## Start

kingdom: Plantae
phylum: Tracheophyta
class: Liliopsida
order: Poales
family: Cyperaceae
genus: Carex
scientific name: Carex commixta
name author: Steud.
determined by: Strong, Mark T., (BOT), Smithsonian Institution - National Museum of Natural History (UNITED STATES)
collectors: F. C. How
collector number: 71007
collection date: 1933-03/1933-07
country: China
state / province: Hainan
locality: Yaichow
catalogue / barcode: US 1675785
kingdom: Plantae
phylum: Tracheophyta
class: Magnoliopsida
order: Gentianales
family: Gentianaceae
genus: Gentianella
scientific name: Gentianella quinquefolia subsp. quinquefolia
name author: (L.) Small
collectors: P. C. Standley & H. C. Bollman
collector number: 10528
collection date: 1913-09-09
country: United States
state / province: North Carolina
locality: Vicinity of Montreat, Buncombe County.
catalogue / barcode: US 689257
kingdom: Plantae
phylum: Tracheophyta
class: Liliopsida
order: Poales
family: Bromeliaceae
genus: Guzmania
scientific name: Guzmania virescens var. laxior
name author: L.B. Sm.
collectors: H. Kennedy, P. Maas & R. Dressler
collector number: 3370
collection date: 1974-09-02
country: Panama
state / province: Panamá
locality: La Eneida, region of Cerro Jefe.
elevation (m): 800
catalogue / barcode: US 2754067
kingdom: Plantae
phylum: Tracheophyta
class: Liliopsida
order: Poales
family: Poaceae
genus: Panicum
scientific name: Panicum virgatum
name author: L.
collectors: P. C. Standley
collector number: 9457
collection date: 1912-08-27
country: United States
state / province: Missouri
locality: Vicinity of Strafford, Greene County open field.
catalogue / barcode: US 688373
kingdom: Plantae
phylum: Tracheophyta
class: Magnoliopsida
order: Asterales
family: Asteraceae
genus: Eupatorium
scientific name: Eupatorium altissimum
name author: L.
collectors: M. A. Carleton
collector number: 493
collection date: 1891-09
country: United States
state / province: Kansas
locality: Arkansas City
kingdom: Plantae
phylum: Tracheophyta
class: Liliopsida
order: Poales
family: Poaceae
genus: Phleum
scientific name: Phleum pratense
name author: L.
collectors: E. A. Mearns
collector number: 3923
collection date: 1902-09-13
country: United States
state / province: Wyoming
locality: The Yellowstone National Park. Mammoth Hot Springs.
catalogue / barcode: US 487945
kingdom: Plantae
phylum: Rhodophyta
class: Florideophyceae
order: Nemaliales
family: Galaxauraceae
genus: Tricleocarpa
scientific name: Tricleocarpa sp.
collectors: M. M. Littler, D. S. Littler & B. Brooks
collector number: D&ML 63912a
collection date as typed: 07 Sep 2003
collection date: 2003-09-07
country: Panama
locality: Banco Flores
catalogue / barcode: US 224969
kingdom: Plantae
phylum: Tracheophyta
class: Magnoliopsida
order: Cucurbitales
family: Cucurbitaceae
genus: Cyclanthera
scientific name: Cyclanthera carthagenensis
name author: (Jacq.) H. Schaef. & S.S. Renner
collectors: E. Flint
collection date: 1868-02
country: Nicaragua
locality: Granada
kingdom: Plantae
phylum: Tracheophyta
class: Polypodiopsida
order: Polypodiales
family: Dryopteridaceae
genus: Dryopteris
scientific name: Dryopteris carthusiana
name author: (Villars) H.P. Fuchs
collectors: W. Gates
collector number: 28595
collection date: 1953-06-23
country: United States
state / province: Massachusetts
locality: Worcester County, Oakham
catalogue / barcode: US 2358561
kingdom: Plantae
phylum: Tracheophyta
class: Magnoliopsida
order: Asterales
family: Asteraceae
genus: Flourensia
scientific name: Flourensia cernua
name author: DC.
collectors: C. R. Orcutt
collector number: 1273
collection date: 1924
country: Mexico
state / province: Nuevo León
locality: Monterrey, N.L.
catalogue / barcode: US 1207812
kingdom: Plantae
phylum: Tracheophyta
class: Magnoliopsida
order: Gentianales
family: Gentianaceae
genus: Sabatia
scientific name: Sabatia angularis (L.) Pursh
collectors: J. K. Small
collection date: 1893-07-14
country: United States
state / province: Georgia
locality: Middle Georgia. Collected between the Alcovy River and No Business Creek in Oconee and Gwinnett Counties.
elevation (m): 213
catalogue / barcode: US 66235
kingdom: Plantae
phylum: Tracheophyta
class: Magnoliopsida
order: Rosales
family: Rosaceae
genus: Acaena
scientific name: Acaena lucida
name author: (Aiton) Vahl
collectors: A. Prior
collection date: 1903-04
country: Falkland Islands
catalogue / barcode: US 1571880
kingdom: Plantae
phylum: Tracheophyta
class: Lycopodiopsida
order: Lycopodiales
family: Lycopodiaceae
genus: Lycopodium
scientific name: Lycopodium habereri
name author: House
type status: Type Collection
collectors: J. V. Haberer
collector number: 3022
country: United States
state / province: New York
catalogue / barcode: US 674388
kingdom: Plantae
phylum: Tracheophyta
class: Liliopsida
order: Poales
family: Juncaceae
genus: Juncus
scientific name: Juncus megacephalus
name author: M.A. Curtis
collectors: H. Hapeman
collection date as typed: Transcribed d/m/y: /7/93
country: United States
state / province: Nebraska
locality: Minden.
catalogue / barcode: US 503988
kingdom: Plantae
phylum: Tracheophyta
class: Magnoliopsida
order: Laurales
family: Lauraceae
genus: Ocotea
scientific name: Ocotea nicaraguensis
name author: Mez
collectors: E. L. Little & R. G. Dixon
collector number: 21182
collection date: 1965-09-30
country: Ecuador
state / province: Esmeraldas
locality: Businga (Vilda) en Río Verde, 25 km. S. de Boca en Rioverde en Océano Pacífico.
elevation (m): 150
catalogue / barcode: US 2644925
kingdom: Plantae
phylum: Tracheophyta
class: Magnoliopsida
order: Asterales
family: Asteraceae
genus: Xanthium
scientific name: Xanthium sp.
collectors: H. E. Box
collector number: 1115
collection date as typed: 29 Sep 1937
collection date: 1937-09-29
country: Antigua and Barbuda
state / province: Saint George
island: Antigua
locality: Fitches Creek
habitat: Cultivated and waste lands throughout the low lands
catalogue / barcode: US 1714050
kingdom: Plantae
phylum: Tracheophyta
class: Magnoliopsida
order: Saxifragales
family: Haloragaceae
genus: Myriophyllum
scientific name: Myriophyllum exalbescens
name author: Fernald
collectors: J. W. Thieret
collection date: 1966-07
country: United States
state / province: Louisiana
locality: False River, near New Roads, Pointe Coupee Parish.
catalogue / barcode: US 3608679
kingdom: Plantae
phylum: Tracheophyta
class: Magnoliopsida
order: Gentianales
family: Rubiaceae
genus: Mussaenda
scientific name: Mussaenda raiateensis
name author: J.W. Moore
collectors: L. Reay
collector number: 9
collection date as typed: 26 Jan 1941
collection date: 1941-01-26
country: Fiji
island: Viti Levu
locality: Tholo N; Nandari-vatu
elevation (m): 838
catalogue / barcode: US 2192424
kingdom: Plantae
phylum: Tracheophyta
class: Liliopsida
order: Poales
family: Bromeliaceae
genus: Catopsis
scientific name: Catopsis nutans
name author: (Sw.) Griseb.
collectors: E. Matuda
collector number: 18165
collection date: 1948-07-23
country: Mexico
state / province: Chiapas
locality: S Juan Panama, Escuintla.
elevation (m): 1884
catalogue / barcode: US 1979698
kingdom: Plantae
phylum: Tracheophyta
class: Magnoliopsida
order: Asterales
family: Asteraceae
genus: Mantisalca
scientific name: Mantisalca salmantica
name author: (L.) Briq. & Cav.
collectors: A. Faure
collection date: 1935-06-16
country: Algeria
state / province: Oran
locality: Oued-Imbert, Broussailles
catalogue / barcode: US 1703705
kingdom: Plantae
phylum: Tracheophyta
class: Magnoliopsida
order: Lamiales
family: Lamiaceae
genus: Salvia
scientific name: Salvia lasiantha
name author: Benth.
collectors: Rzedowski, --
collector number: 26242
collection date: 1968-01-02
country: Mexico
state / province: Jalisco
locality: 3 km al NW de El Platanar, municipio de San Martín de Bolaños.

## End

Lay out the stretch of the records from the very first line through the line containing "collector number: 71007" as a Markdown table with two columns, Row and Line. Put each line's number in Row and its text in Line, leaving out blank lines.

| Row | Line |
|---|---|
| 1 | kingdom: Plantae |
| 2 | phylum: Tracheophyta |
| 3 | class: Liliopsida |
| 4 | order: Poales |
| 5 | family: Cyperaceae |
| 6 | genus: Carex |
| 7 | scientific name: Carex commixta |
| 8 | name author: Steud. |
| 9 | determined by: Strong, Mark T., (BOT), Smithsonian Institution - National Museum of Natural History (UNITED STATES) |
| 10 | collectors: F. C. How |
| 11 | collector number: 71007 |